“Onlara, Allah'ın sevgisi içirilmiştir"
27/05/2019 Pazartesi Köşe yazarı V.T
"Onların kalpleri, Allahü teâlânın rızâsına kavuşma gayretindedir.”
Muhammed bin Ömer Zevkî hazretleri evliyânın büyüklerindendir. 782 (m.
1380)’de Mekke-i mükerremede vefât etti. Büyük velîlerin ibretli hallerinden
anlatırdı. Bir sohbetinde buyurdu ki:
Zünnûn-i Mısrî hazretleri anlattı: “Bir gün erken bir vakitte Abdullah bin
Mâlik’in kabrine gittim. Kabristanda yüzü örtülü bir kişi gördüm. Çukur bir
kabre rastlayınca orada duruyordu. Biraz sonra o şahsın Sa’dûn olduğunu gördüm.
Ona:
-Ey Sa’dûn, gel birlikte şu bedenlerimiz için ağlayalım, dedim. Bana;
-Allahü teâlânın huzûruna nasıl ve ne yüzle gideceğimize ağlamak,
bedenlerimiz için ağlamaktan daha lâyıktır. Keşke bu bedenler kabirde kendi
hâline çürümeye bırakılsaydı da, hesap vermek için diriltilmeseydi. Eğer sen
Cehenneme girersen, başkasının Cennete girmesi sana fâide vermeyecektir. Eğer
Cennete girersen, başkasının Cehenneme girmesi de sana bir zarar temin
etmeyecektir. Ey Zünnûn! Kıyâmet günü amel defterleri açıldığı zaman, O’na
nasıl cevap vereceğiz?
O, bunu söylerken 'Yardım et yâ Rabbî!' diye bağırdı. Ben de bayıldım.
Ayıldığım zaman, onun, elbisesinin kolu ile yüzümü sildiğini gördüm...”

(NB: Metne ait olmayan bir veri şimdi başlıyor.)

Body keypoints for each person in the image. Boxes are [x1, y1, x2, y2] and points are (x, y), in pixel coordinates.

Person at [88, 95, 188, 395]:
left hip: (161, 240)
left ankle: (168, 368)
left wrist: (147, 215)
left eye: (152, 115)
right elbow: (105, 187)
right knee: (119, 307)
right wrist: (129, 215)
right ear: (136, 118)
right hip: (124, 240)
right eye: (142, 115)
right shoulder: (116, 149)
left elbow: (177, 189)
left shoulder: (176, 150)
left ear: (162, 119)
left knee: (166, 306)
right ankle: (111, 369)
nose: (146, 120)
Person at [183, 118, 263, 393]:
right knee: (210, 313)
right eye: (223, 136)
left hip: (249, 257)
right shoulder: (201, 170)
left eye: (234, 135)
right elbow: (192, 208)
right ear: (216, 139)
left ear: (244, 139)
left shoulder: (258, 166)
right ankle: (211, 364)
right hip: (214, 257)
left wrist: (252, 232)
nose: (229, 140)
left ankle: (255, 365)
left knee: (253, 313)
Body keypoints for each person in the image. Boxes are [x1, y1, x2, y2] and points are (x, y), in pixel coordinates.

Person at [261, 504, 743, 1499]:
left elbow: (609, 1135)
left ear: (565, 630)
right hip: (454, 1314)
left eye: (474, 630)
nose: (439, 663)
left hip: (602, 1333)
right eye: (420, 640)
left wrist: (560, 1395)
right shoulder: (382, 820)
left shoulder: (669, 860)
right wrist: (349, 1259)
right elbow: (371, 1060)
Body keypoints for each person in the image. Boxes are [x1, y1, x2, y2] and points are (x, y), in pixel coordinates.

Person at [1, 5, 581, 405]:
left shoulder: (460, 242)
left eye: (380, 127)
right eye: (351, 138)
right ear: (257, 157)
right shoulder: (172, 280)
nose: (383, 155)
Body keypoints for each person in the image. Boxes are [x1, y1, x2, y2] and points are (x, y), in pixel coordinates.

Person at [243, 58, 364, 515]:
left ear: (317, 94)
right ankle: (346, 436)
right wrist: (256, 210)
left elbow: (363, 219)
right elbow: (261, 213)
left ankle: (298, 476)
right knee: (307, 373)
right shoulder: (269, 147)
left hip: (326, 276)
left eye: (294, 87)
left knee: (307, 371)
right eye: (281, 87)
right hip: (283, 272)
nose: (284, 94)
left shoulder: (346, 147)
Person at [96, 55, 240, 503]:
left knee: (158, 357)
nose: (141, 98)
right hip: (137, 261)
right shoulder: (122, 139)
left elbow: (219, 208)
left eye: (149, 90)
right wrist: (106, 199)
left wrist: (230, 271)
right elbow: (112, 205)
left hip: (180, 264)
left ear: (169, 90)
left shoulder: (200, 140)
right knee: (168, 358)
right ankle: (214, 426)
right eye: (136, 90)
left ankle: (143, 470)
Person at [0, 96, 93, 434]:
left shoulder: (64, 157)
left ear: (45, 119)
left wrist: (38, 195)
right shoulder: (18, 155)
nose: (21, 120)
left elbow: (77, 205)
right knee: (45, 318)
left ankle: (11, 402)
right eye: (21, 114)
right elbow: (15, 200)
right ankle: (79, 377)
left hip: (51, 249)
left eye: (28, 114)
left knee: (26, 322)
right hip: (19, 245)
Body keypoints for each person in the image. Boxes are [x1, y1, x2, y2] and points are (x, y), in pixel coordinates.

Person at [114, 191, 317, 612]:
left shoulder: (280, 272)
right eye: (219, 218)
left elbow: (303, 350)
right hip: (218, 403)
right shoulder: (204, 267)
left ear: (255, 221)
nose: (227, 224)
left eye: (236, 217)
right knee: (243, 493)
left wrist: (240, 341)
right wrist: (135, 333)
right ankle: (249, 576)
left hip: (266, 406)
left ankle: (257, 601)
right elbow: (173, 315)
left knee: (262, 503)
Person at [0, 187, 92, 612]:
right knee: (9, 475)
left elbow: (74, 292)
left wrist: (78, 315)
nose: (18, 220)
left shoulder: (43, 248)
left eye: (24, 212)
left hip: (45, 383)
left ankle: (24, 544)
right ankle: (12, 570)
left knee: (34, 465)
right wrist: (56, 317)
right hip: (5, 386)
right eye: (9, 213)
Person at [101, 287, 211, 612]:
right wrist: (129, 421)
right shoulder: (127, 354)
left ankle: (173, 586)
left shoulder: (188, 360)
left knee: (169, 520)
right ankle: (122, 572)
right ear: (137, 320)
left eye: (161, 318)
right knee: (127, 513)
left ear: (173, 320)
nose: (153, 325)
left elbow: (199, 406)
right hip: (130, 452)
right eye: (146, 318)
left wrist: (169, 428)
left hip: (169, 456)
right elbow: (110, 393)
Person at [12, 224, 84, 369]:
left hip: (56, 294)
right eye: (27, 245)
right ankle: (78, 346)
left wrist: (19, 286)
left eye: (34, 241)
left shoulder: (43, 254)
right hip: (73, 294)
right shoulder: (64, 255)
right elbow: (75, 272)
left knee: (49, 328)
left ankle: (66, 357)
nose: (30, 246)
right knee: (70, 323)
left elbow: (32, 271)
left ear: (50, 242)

Abdülazîz bin Tahhân hazretleri anlattı: Ebû Abbâs bin Atâ’ya
meâlen “Bana gerçekten hastalık isâbet etti. Sen merhamet edenlerin en
merhametlisisin” (Enbiyâ-83) âyet-i kerîmesi hakkında sorulunca şöyle
dedi:
Kurt, Eyyûb’un (aleyhisselam) vücûduna musallat olup, sıra kalbine gelince,
Hazreti Eyyûb’un kalbine doğru yürüdü. Bu sırada Eyyûb aleyhisselam, “Yâ
Rabbî! Sen bana bütün belâ ve musibeti versen, fakat kalbimi seni anmaktan
mahrûm etmesen, verdiğin belâ ve musibetin acısını asla duymam” dedi.
Sehl hazretleri buyurdu ki: “İnsanlar üç sınıftır. Bir kısmı, Allahü
teâlânın sevgi ve muhabbeti ile doludurlar, bunlar kerâmet beklerler. Bir
kısmı, tövbe edip, niçin hatâ ve isyanda bulunduklarının pişmanlığı içerisindedirler.
Bunlar Allahü teâlânın affını ümid ederler. Diğer bir kısmı da, gaflete dalıp,
şehvetlerinin peşinde koşarlar ki, bunlar da cezalarını beklerler.”
Zünnûn-i Mısrî, Allahü teâlânın sevgisiyle dolu olanları şöyle anlattı:
“Onlara, Allahü teâlânın sevgisi içirilmiştir. Kalplerindeki nefsin arzu ve
istekleri, günahların kötü akıbetlerinin korkusu ile ölmüştür. Onların
kalpleri, Allahü teâlânın rızâsına kavuşma gayretindedir.”